Tal vez sea su tríptico El Jardín de las Delicias (2015), la obra más ambiciosa hasta la fecha de Clara Gómez Campos, en la cual se edifica un universo en apariencia feliz que, paradójicamente, nos alerta contra la disneyzación de la sociedad y la cultura, contra la banalización de un mundo donde homúnculos y setas venenosas se cubren con caretas de Mickey o Donald y tiñen sus ropajes de colores pastel, donde la llamada Fuente del Adulterio del pintor neerlandés se transforma en el Castillo de la Bella Durmiente y los libidinosos muchachos y muchachas que gozan de los placeres paradisíacos se reencarnan en jóvenes modelos de portada de revista.
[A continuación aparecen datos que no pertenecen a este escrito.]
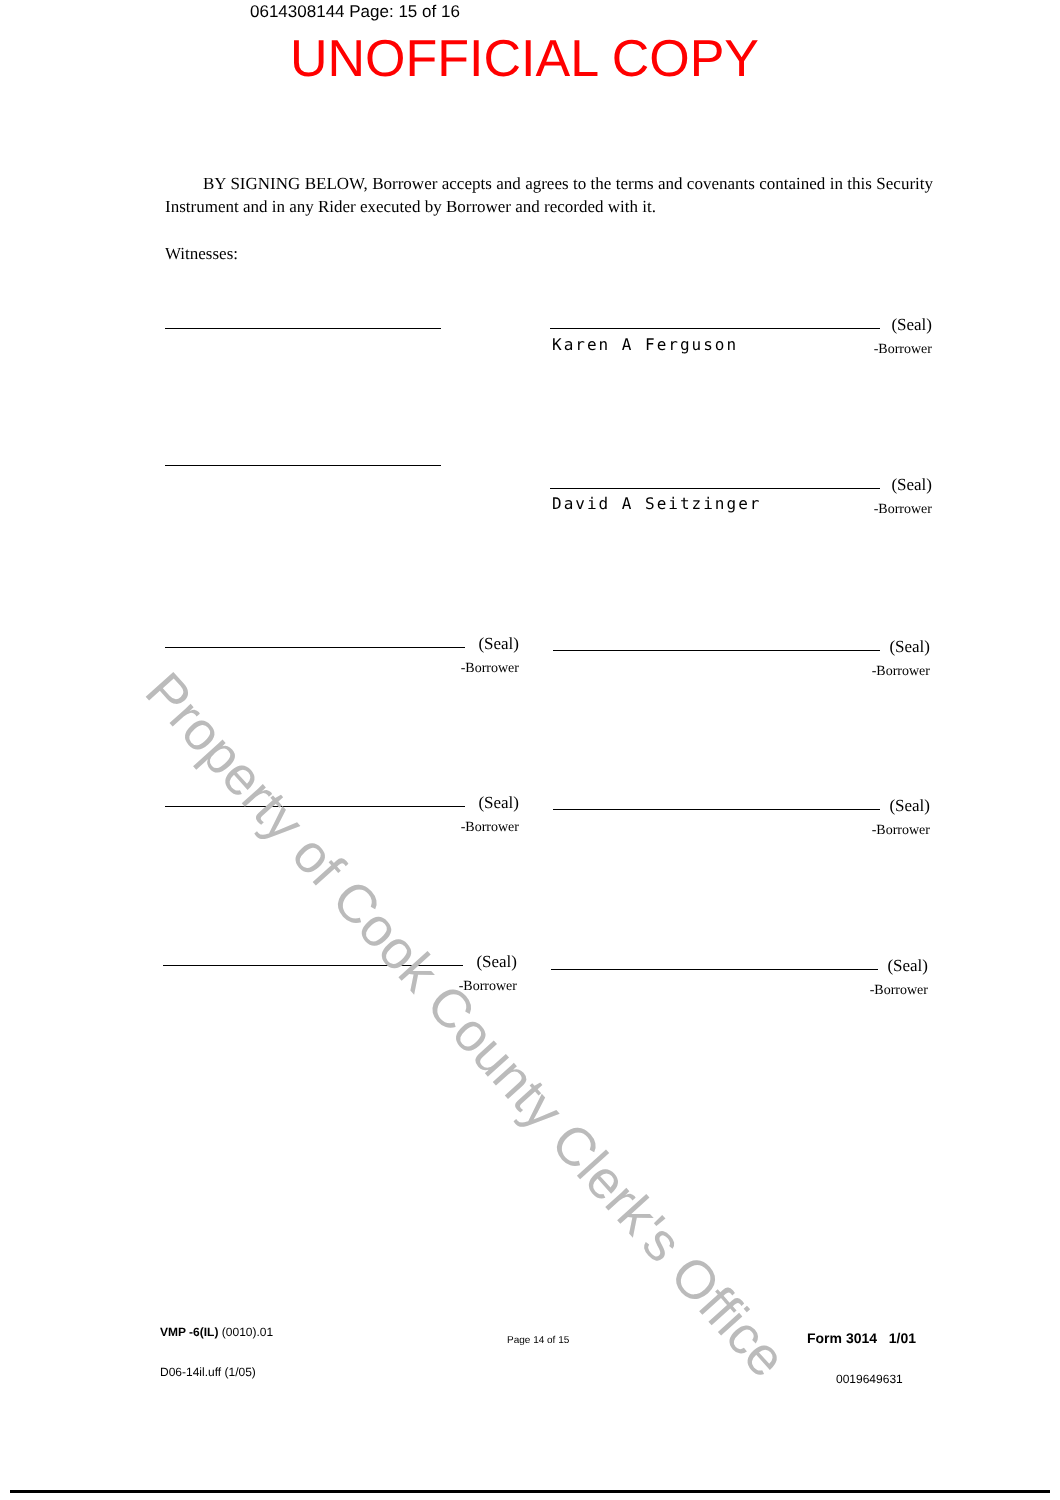0614308144 Page: 15 of 16
UNOFFICIAL COPY
BY SIGNING BELOW, Borrower accepts and agrees to the terms and covenants contained in this Security Instrument and in any Rider executed by Borrower and recorded with it.
Witnesses:
Karen A Ferguson
(Seal)
-Borrower
David A Seitzinger
(Seal)
-Borrower
(Seal)
-Borrower
(Seal)
-Borrower
(Seal)
-Borrower
(Seal)
-Borrower
(Seal)
-Borrower
(Seal)
-Borrower
Property of Cook County Clerk's Office
VMP -6(IL) (0010).01
Page 14 of 15 Form 3014 1/01
D06-14il.uff (1/05) 0019649631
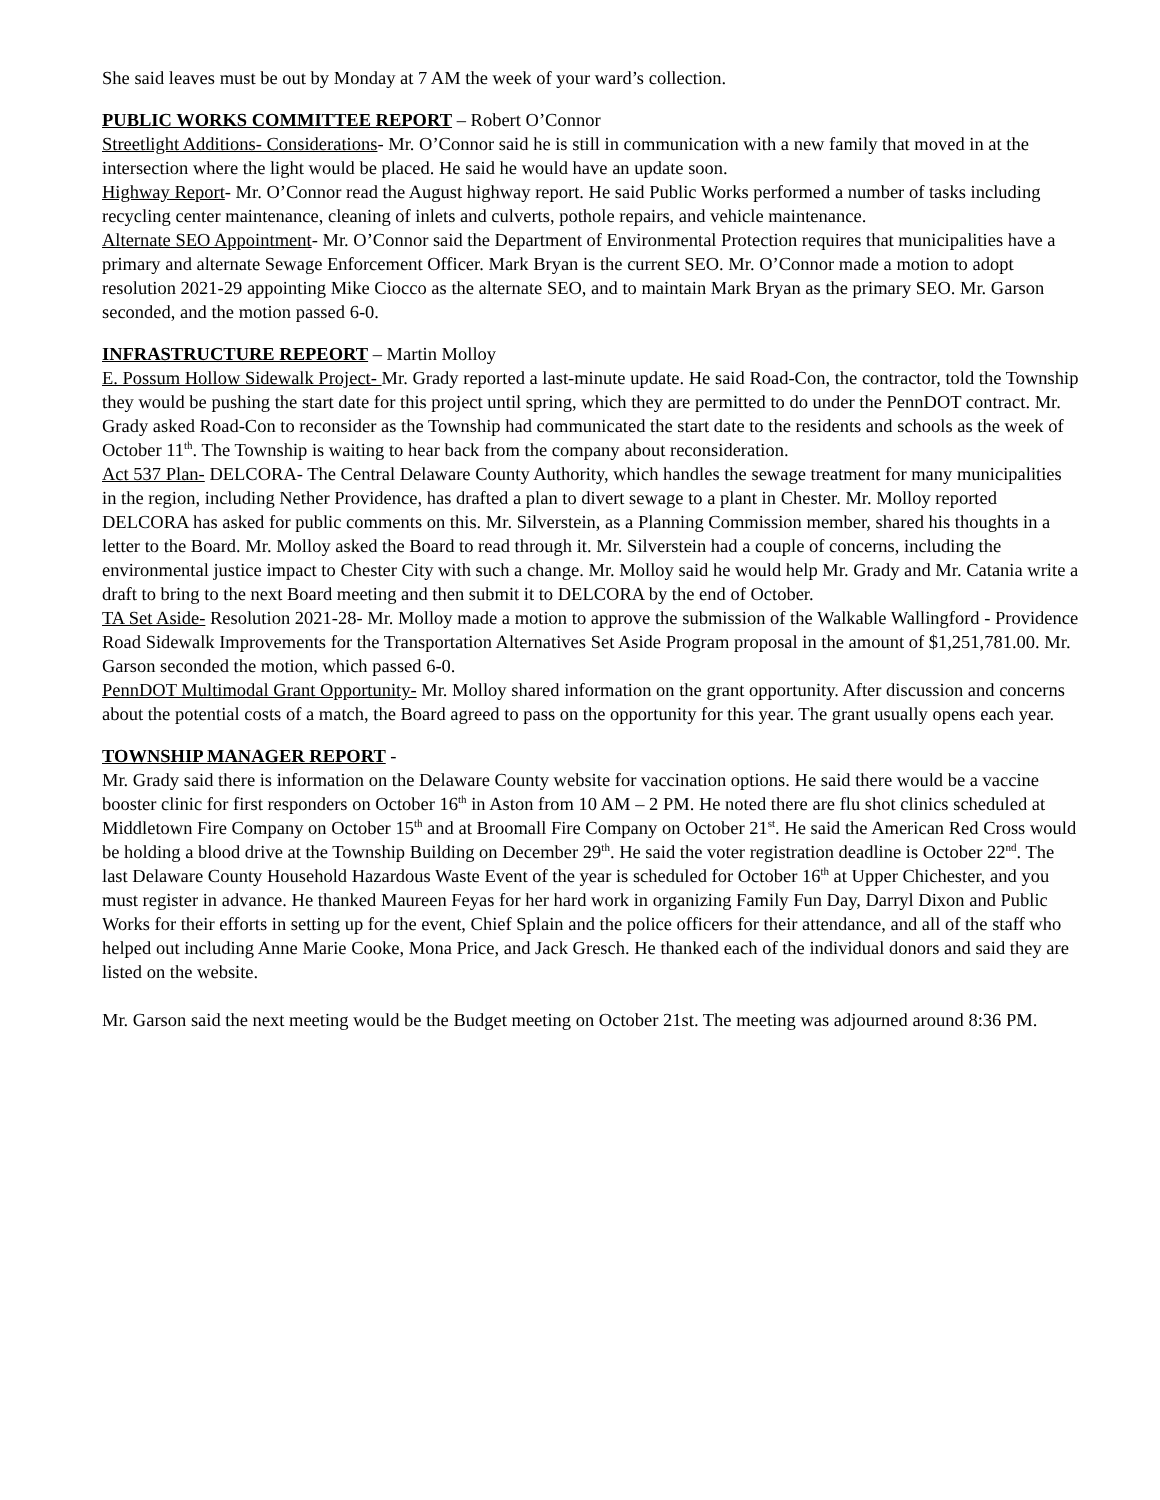She said leaves must be out by Monday at 7 AM the week of your ward’s collection.
PUBLIC WORKS COMMITTEE REPORT – Robert O’Connor
Streetlight Additions- Considerations- Mr. O’Connor said he is still in communication with a new family that moved in at the intersection where the light would be placed. He said he would have an update soon.
Highway Report- Mr. O’Connor read the August highway report. He said Public Works performed a number of tasks including recycling center maintenance, cleaning of inlets and culverts, pothole repairs, and vehicle maintenance.
Alternate SEO Appointment- Mr. O’Connor said the Department of Environmental Protection requires that municipalities have a primary and alternate Sewage Enforcement Officer. Mark Bryan is the current SEO. Mr. O’Connor made a motion to adopt resolution 2021-29 appointing Mike Ciocco as the alternate SEO, and to maintain Mark Bryan as the primary SEO. Mr. Garson seconded, and the motion passed 6-0.
INFRASTRUCTURE REPEORT – Martin Molloy
E. Possum Hollow Sidewalk Project- Mr. Grady reported a last-minute update. He said Road-Con, the contractor, told the Township they would be pushing the start date for this project until spring, which they are permitted to do under the PennDOT contract. Mr. Grady asked Road-Con to reconsider as the Township had communicated the start date to the residents and schools as the week of October 11<sup>th</sup>. The Township is waiting to hear back from the company about reconsideration.
Act 537 Plan- DELCORA- The Central Delaware County Authority, which handles the sewage treatment for many municipalities in the region, including Nether Providence, has drafted a plan to divert sewage to a plant in Chester. Mr. Molloy reported DELCORA has asked for public comments on this. Mr. Silverstein, as a Planning Commission member, shared his thoughts in a letter to the Board. Mr. Molloy asked the Board to read through it. Mr. Silverstein had a couple of concerns, including the environmental justice impact to Chester City with such a change. Mr. Molloy said he would help Mr. Grady and Mr. Catania write a draft to bring to the next Board meeting and then submit it to DELCORA by the end of October.
TA Set Aside- Resolution 2021-28- Mr. Molloy made a motion to approve the submission of the Walkable Wallingford - Providence Road Sidewalk Improvements for the Transportation Alternatives Set Aside Program proposal in the amount of $1,251,781.00. Mr. Garson seconded the motion, which passed 6-0.
PennDOT Multimodal Grant Opportunity- Mr. Molloy shared information on the grant opportunity. After discussion and concerns about the potential costs of a match, the Board agreed to pass on the opportunity for this year. The grant usually opens each year.
TOWNSHIP MANAGER REPORT -
Mr. Grady said there is information on the Delaware County website for vaccination options. He said there would be a vaccine booster clinic for first responders on October 16<sup>th</sup> in Aston from 10 AM – 2 PM. He noted there are flu shot clinics scheduled at Middletown Fire Company on October 15<sup>th</sup> and at Broomall Fire Company on October 21<sup>st</sup>. He said the American Red Cross would be holding a blood drive at the Township Building on December 29<sup>th</sup>. He said the voter registration deadline is October 22<sup>nd</sup>. The last Delaware County Household Hazardous Waste Event of the year is scheduled for October 16<sup>th</sup> at Upper Chichester, and you must register in advance. He thanked Maureen Feyas for her hard work in organizing Family Fun Day, Darryl Dixon and Public Works for their efforts in setting up for the event, Chief Splain and the police officers for their attendance, and all of the staff who helped out including Anne Marie Cooke, Mona Price, and Jack Gresch. He thanked each of the individual donors and said they are listed on the website.
Mr. Garson said the next meeting would be the Budget meeting on October 21st. The meeting was adjourned around 8:36 PM.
Un caballo blanco centraliza la composición, caballo que más allá de otras interpretaciones simbólicas (que remiten a un sentido de exaltación, que resaltan el carácter cíclico y dinámico de la vida o que reseñan una función de presagio de muerte) como indica Cirlot, debería ser leído en su dimensión de elemento que en la narración ocupa un papel de prevención ante los peligros. Una presencia tan exógena, tan dimensionalmente distinguida y extraña al devenir narrativo, parece querer advertirnos de lo inconscientes que somos al dejarnos deslumbrar por los engaños de la percepción.

Curiosamente, Gómez Campos no recurre a utilizar como material constructivo los paisajes del tercer panel de la obra original, El infierno musical, puesto que es muy consciente que ese abismo no es necesario mostrarlo, ya que está entre nosotros y se presenta con unas renovadas tentaciones –que no aparecen en forma de monstruosas antropomorfizaciones como en las Tentaciones de San Antonio, de las que El Bosco tiene un reconocido tríptico en el Museo de Arte Antigua de Lisboa. El peligro no está en el final, por otro lado inevitable, sino en el ahora y en el vivir, cuyo peligro bascula sobre la naturalidad con la cual aceptamos ese mundo ilusorio.
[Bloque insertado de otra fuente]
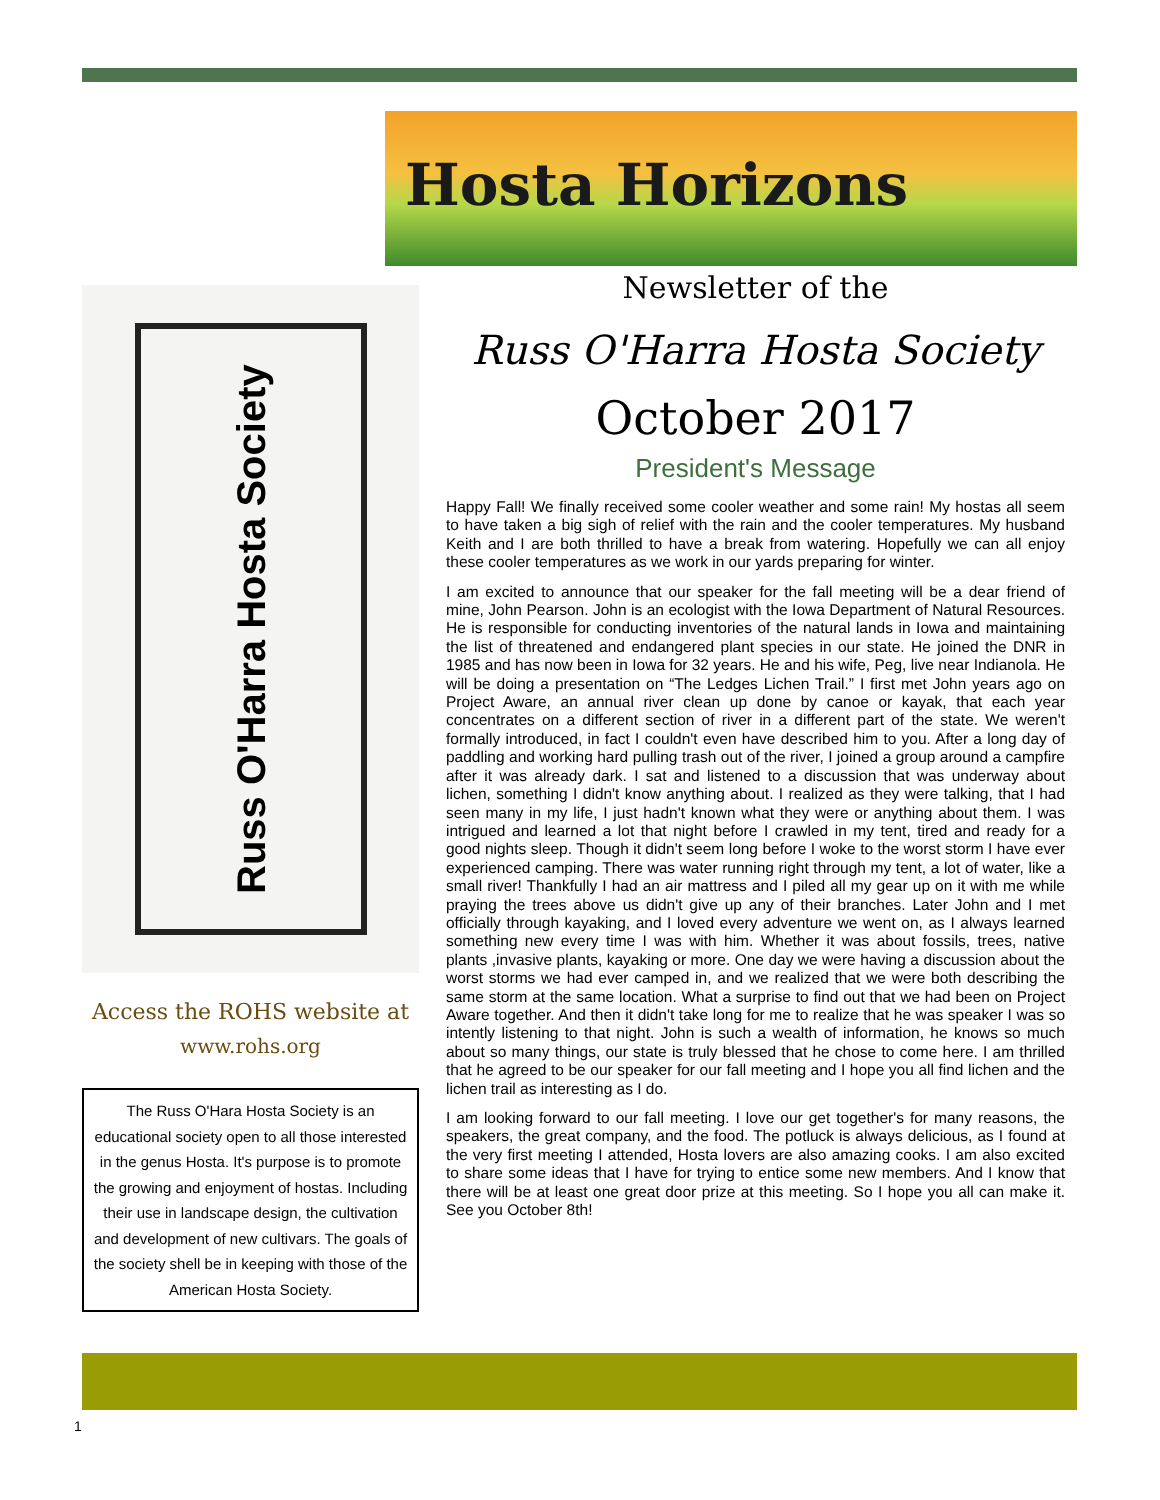Hosta Horizons
Russ O'Harra Hosta Society
Access the ROHS website at
www.rohs.org
The Russ O'Hara Hosta Society is an educational society open to all those interested in the genus Hosta. It's purpose is to promote the growing and enjoyment of hostas. Including their use in landscape design, the cultivation and development of new cultivars. The goals of the society shell be in keeping with those of the American Hosta Society.
Newsletter of the
Russ O'Harra Hosta Society
October 2017
President's Message
Happy Fall! We finally received some cooler weather and some rain! My hostas all seem to have taken a big sigh of relief with the rain and the cooler temperatures. My husband Keith and I are both thrilled to have a break from watering. Hopefully we can all enjoy these cooler temperatures as we work in our yards preparing for winter.
I am excited to announce that our speaker for the fall meeting will be a dear friend of mine, John Pearson. John is an ecologist with the Iowa Department of Natural Resources. He is responsible for conducting inventories of the natural lands in Iowa and maintaining the list of threatened and endangered plant species in our state. He joined the DNR in 1985 and has now been in Iowa for 32 years. He and his wife, Peg, live near Indianola. He will be doing a presentation on “The Ledges Lichen Trail.” I first met John years ago on Project Aware, an annual river clean up done by canoe or kayak, that each year concentrates on a different section of river in a different part of the state. We weren't formally introduced, in fact I couldn't even have described him to you. After a long day of paddling and working hard pulling trash out of the river, I joined a group around a campfire after it was already dark. I sat and listened to a discussion that was underway about lichen, something I didn't know anything about. I realized as they were talking, that I had seen many in my life, I just hadn't known what they were or anything about them. I was intrigued and learned a lot that night before I crawled in my tent, tired and ready for a good nights sleep. Though it didn't seem long before I woke to the worst storm I have ever experienced camping. There was water running right through my tent, a lot of water, like a small river! Thankfully I had an air mattress and I piled all my gear up on it with me while praying the trees above us didn't give up any of their branches. Later John and I met officially through kayaking, and I loved every adventure we went on, as I always learned something new every time I was with him. Whether it was about fossils, trees, native plants ,invasive plants, kayaking or more. One day we were having a discussion about the worst storms we had ever camped in, and we realized that we were both describing the same storm at the same location. What a surprise to find out that we had been on Project Aware together. And then it didn't take long for me to realize that he was speaker I was so intently listening to that night. John is such a wealth of information, he knows so much about so many things, our state is truly blessed that he chose to come here. I am thrilled that he agreed to be our speaker for our fall meeting and I hope you all find lichen and the lichen trail as interesting as I do.
I am looking forward to our fall meeting. I love our get together's for many reasons, the speakers, the great company, and the food. The potluck is always delicious, as I found at the very first meeting I attended, Hosta lovers are also amazing cooks. I am also excited to share some ideas that I have for trying to entice some new members. And I know that there will be at least one great door prize at this meeting. So I hope you all can make it. See you October 8th!
1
¿De qué color es el caballo blanco de Santiago? La obviedad conduce a que nos despreocupemos de lecturas secundarias. Tal vez sea blanco, tal vez un caballo. ¿Eso importa? En un estadio histórico en el cual contamos con mayores y más eficientes medios a nuestro servicio para conocer y cuestionarnos el mundo, es cuando más a merced quedamos de quienes usan los mismos canales para alterar nuestra conciencia peerceptiva con respecto a la realidad. No ha variado nuestra idea sobre lo real, es que hemos aceptado el engaño verosímil, la falsedad aceptable, siempre que nos provea de imágenes y sensaciones placenteras: un número controlado de fakes bajo la forma grajeas y confites como terapéutica posología para soportar el dolor del ser y el existir.